### REQUIREMENT A
Copy the rows word for word, starting with the first line of the rows and going on through the line that contains "будет наказан ударом", with both of those lines included.

### DOCUMENT EXTRACT
"""
Welcome to Flupy

flupy is a lightweight library and CLI for implementing python data pipelines with a fluent interface.

Under the hood, flupy is built on generators. That means its pipelines evaluate lazily and use a constant amount of memory no matter how much data are being processed. This allows flupy to tackle Petabyte scale data manipulation as easily as it operates on a small list.

API

import json
from flupy import flu

logs = open('logs.jl', 'r')

error_count = flu(logs).map(lambda x: json.loads(x)) \
                       .filter(lambda x: x['level'] == 'ERROR')
                       .count()

print(error_count)
# 14

CLI

The flupy library, and python runtime, are also accessible from flu command line utility:

$ cat logs.txt | flu "_.filter(lambda x: x.startswith('ERROR'))"

For more information about the flu command see command line.

Getting Started

Requirements

Python 3.6+

Installation

$ pip install flupy

Example

A real-world example: Which companies did our customers, who signed up after 2008, come from?:

from flupy import flu

customers = [
    {'name': 'Jane', 'signup_year': 2018, 'email': 'jane@ibm.com'},
    {'name': 'Fred', 'signup_year': 2011, 'email': 'fred@google.com'},
    {'name': 'Lisa', 'signup_year': 2014, 'email': 'jane@ibm.com'},
    {'name': 'Jack', 'signup_year': 2007, 'email': 'jane@apple.com'},
]

pipeline = flu(customers).filter(lambda x: x['signup_year'] > 2008) \
                         .map_item('email') \
                         .map(lambda x: x.partition('@')[2]) \
                         .group_by() \
                         .map(lambda x: (x[0], x[1].count())) \
                         .collect()

print(pipeline)
# [('google.com', 1), ('ibm.com', 2)]
"""
### REQUIREMENT B
List every customer name that appears in the customer list of the flupy documentation's example.

### EXTRACTED RECORDS
"""
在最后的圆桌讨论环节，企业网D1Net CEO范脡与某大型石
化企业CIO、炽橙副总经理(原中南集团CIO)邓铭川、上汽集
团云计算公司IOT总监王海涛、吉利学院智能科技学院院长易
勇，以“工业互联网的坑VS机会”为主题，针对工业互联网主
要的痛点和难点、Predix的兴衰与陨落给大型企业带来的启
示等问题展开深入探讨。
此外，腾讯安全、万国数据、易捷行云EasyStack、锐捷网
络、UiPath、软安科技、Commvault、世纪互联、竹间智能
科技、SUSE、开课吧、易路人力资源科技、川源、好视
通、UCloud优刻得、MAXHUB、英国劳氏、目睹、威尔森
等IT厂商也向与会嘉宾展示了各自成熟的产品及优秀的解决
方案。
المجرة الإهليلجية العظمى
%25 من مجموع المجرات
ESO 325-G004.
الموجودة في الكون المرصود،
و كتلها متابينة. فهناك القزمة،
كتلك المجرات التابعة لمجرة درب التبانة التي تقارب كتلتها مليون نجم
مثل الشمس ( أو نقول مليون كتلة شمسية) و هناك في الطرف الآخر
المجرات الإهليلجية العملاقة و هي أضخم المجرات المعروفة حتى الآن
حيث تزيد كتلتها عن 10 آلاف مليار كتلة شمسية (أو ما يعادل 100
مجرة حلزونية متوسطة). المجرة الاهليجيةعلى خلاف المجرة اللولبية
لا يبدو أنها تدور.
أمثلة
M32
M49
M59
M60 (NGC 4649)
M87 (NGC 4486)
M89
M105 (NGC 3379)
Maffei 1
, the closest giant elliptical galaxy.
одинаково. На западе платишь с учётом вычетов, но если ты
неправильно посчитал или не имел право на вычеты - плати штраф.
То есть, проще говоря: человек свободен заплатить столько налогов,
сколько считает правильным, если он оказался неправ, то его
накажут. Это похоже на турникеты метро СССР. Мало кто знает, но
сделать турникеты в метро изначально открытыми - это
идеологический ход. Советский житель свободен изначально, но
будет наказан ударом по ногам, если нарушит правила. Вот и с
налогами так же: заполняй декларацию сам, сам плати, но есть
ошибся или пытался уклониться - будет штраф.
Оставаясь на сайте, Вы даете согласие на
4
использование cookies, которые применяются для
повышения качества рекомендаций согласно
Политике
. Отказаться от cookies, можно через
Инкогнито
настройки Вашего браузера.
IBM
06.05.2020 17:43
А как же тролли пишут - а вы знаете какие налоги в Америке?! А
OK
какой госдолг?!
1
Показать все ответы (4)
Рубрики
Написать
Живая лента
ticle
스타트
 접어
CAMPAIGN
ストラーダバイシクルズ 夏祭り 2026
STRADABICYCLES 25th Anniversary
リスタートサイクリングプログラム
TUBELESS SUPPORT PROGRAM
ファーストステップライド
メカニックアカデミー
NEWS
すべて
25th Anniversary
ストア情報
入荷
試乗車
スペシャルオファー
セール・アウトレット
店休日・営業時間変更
"""
### EXERCISE OUTPUT A
在最后的圆桌讨论环节，企业网D1Net CEO范脡与某大型石
化企业CIO、炽橙副总经理(原中南集团CIO)邓铭川、上汽集
团云计算公司IOT总监王海涛、吉利学院智能科技学院院长易
勇，以“工业互联网的坑VS机会”为主题，针对工业互联网主
要的痛点和难点、Predix的兴衰与陨落给大型企业带来的启
示等问题展开深入探讨。
此外，腾讯安全、万国数据、易捷行云EasyStack、锐捷网
络、UiPath、软安科技、Commvault、世纪互联、竹间智能
科技、SUSE、开课吧、易路人力资源科技、川源、好视
通、UCloud优刻得、MAXHUB、英国劳氏、目睹、威尔森
等IT厂商也向与会嘉宾展示了各自成熟的产品及优秀的解决
方案。
المجرة الإهليلجية العظمى
%25 من مجموع المجرات
ESO 325-G004.
الموجودة في الكون المرصود،
و كتلها متابينة. فهناك القزمة،
كتلك المجرات التابعة لمجرة درب التبانة التي تقارب كتلتها مليون نجم
مثل الشمس ( أو نقول مليون كتلة شمسية) و هناك في الطرف الآخر
المجرات الإهليلجية العملاقة و هي أضخم المجرات المعروفة حتى الآن
حيث تزيد كتلتها عن 10 آلاف مليار كتلة شمسية (أو ما يعادل 100
مجرة حلزونية متوسطة). المجرة الاهليجيةعلى خلاف المجرة اللولبية
لا يبدو أنها تدور.
أمثلة
M32
M49
M59
M60 (NGC 4649)
M87 (NGC 4486)
M89
M105 (NGC 3379)
Maffei 1
, the closest giant elliptical galaxy.
одинаково. На западе платишь с учётом вычетов, но если ты
неправильно посчитал или не имел право на вычеты - плати штраф.
То есть, проще говоря: человек свободен заплатить столько налогов,
сколько считает правильным, если он оказался неправ, то его
накажут. Это похоже на турникеты метро СССР. Мало кто знает, но
сделать турникеты в метро изначально открытыми - это
идеологический ход. Советский житель свободен изначально, но
будет наказан ударом по ногам, если нарушит правила. Вот и с

### EXERCISE OUTPUT B
Jane, Fred, Lisa, Jack